Each record that follows is to be transcribed exactly, excluding its images.

__Data supplied__
════════════════════
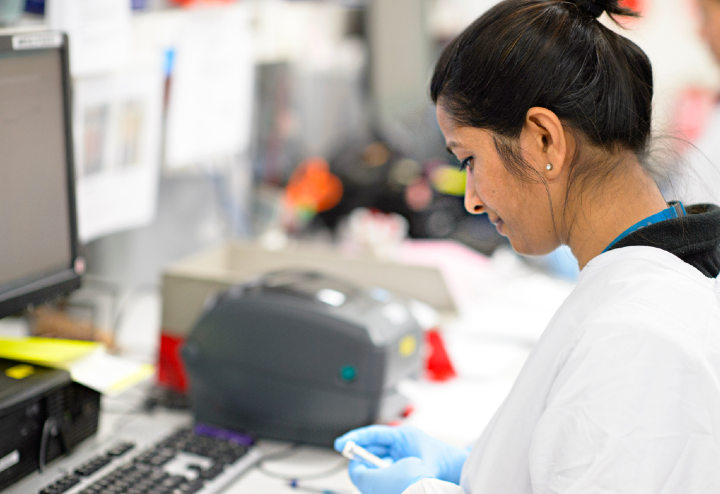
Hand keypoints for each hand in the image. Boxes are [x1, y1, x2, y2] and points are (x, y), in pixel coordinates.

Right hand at [334, 426, 468, 493]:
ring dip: (373, 473)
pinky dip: (382, 481)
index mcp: (404, 437)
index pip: (374, 434)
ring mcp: (407, 460)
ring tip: (371, 481)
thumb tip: (358, 473)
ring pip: (380, 466)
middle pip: (374, 451)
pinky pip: (388, 475)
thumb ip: (377, 473)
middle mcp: (404, 447)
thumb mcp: (406, 469)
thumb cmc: (444, 467)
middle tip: (355, 470)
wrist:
════════════════════
__Completed task__
Hand keypoints for each hand in the image. Boxes are [x1, y1, x2, y2] and points are (x, y), in pixel coordinates.

Right hand at [334, 426, 468, 493]:
ring dip: (373, 473)
pinky dip: (382, 481)
index mcp: (404, 437)
index pip: (374, 434)
ring mcp: (407, 460)
ring tip: (371, 481)
thumb tip: (358, 473)
ring pip: (380, 466)
middle pip: (374, 451)
pinky pip: (388, 475)
thumb ip: (377, 473)
middle mcp: (404, 447)
thumb mcp: (406, 469)
thumb cmc: (444, 467)
middle tip: (355, 470)
wrist:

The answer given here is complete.